_Task item_
Filter the listing below, keeping only the lines with the word "keys".

[Start of section]

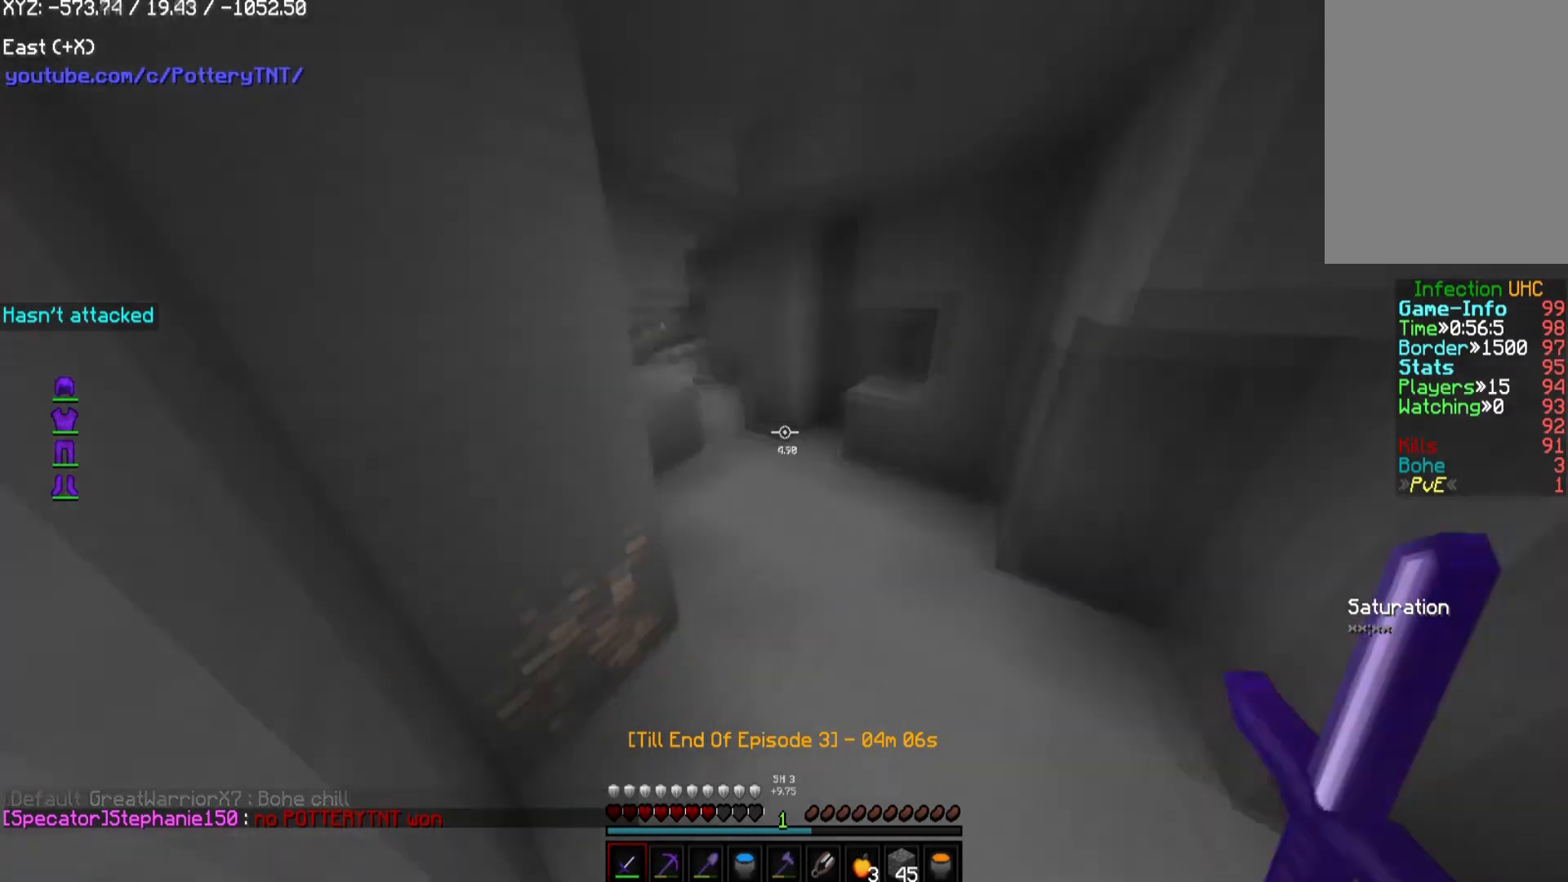
{"keys": ["w"], "mouse": [], "events": []}
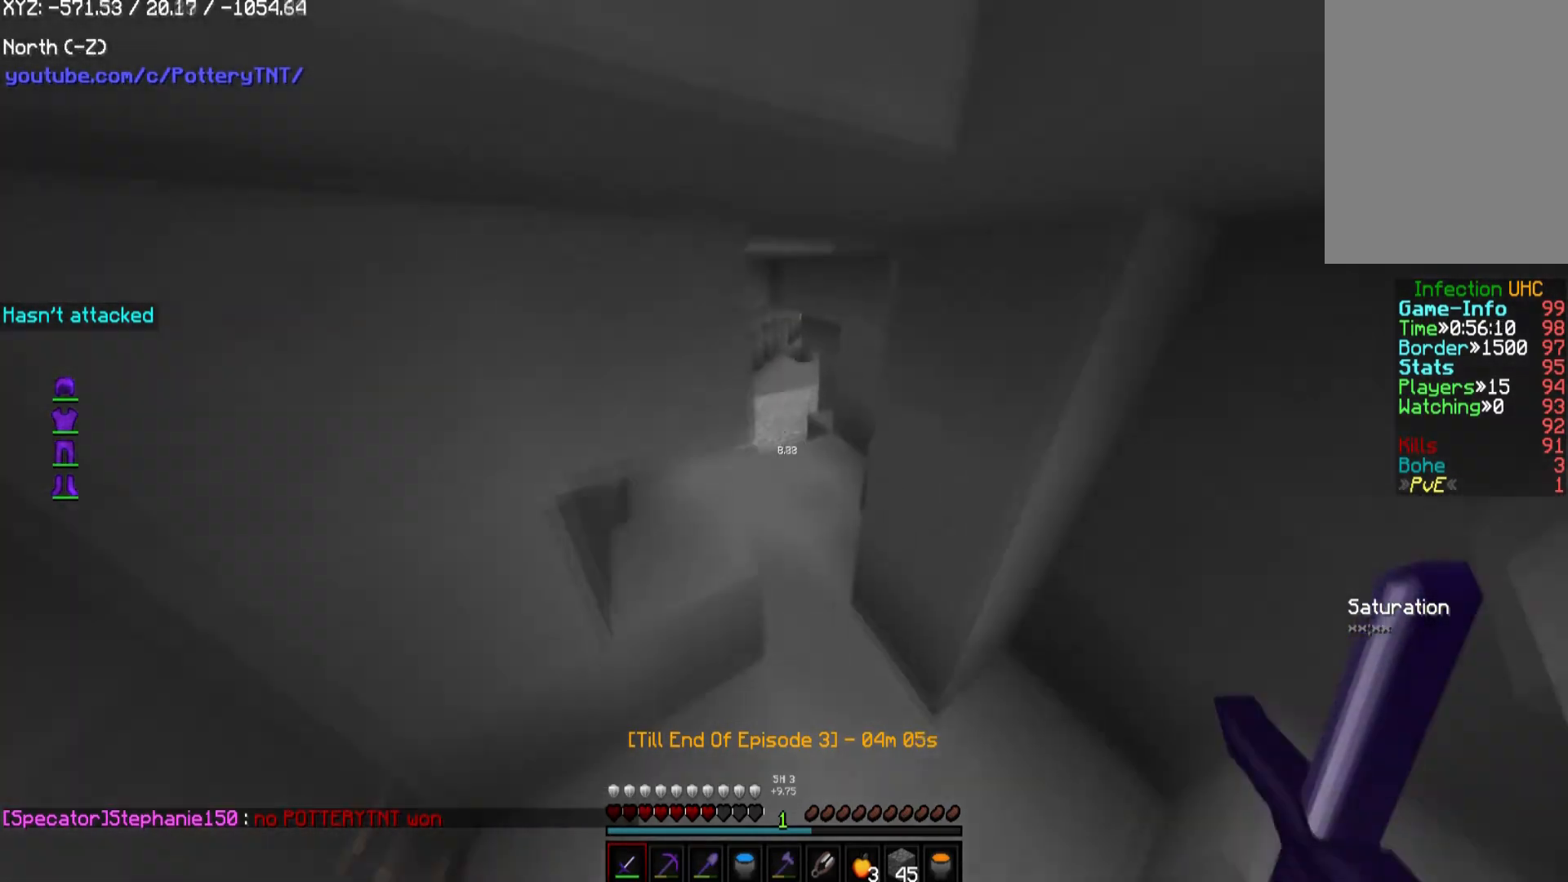
{"keys": ["w"], "mouse": [], "events": [[68, "d", "down"], [202, "d", "up"]]}
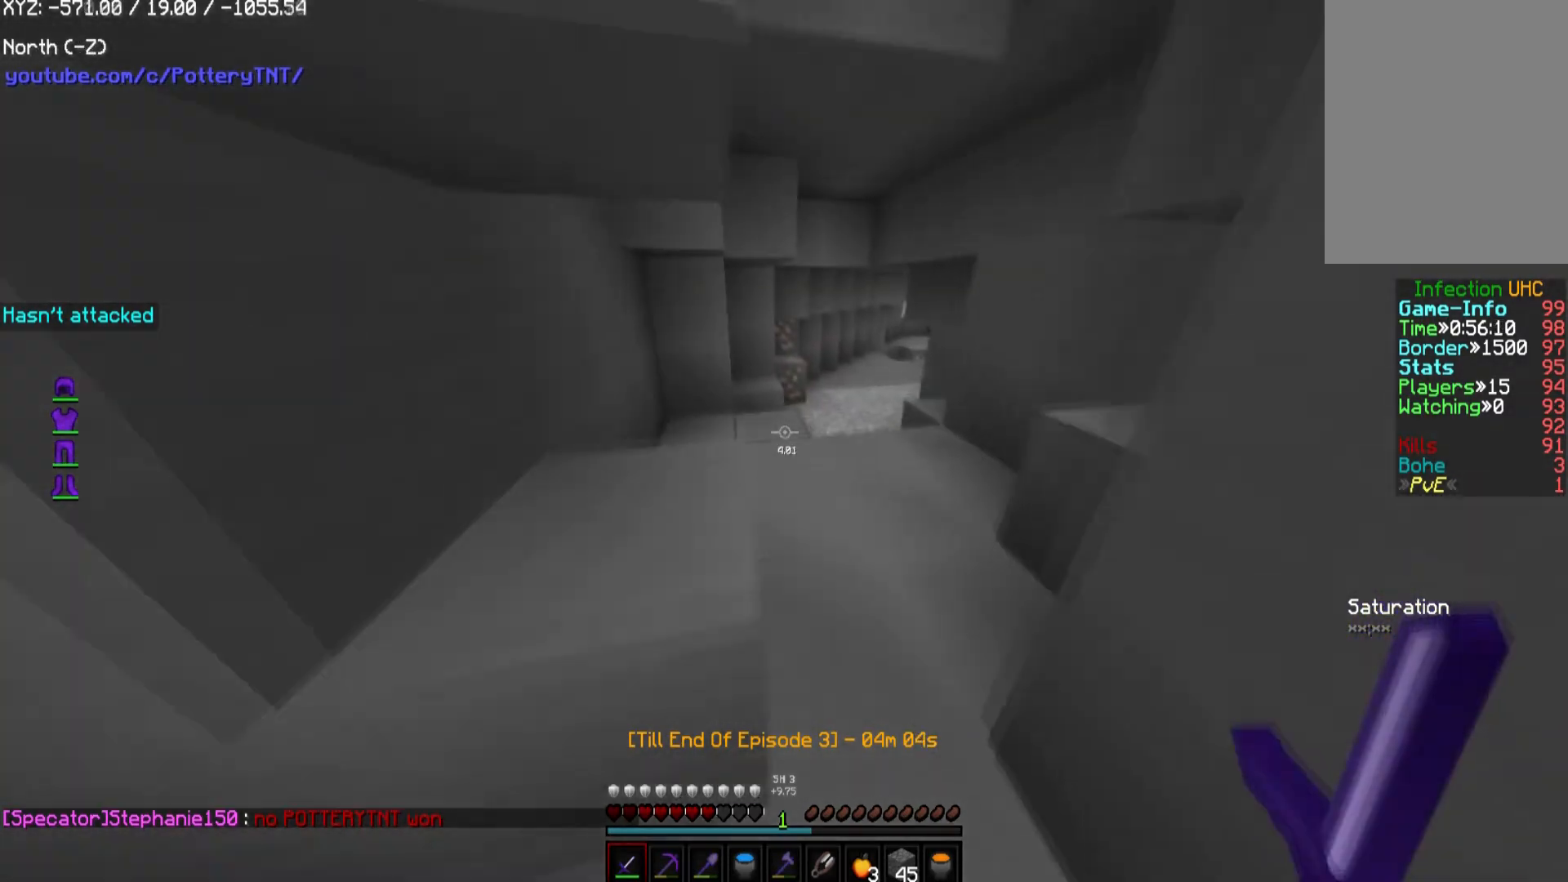
{"keys": ["w"], "mouse": [], "events": [[370, "d", "down"], [505, "d", "up"]]}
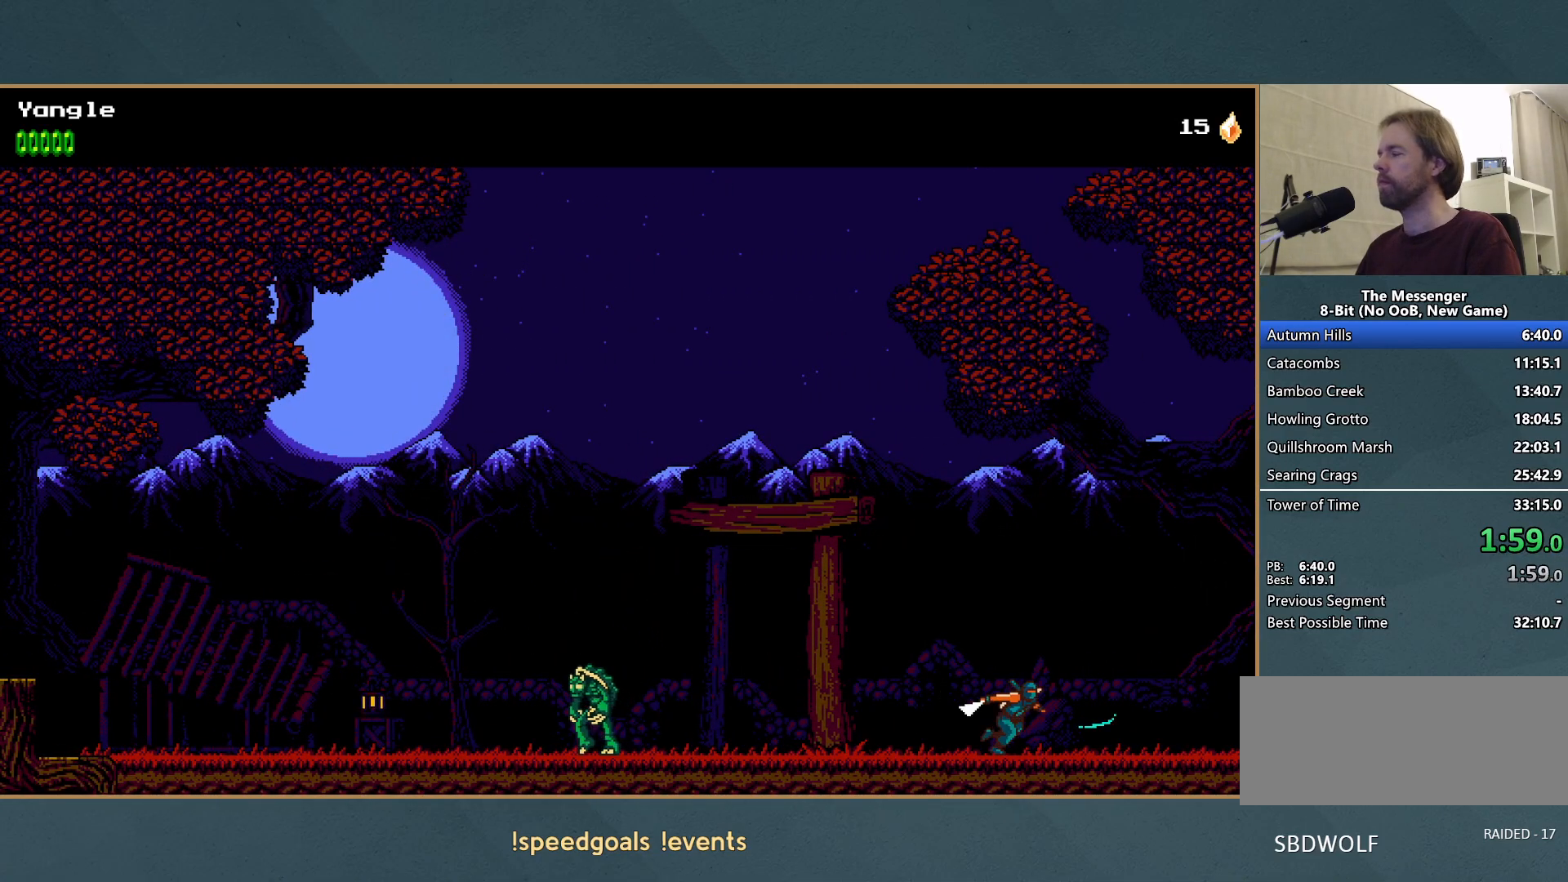
Gameplay with a controller (Xbox layout); each line is a JSON object with the inputs held at the frame after it. "button_events" lists button changes between this image and that frame as [ms after this image, input, new state], when the widget could be followed in between (sticks are given only as held states). Not read: L3 R3 left_stick right_stick.
{"buttons": ["X"], "button_events": [[117, "X", "up"], [300, "X", "down"]]}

[End of section]

_The answer_
{"keys": ["w"], "mouse": [], "events": []}
{"keys": ["w"], "mouse": [], "events": [[68, "d", "down"], [202, "d", "up"]]}
{"keys": ["w"], "mouse": [], "events": [[370, "d", "down"], [505, "d", "up"]]}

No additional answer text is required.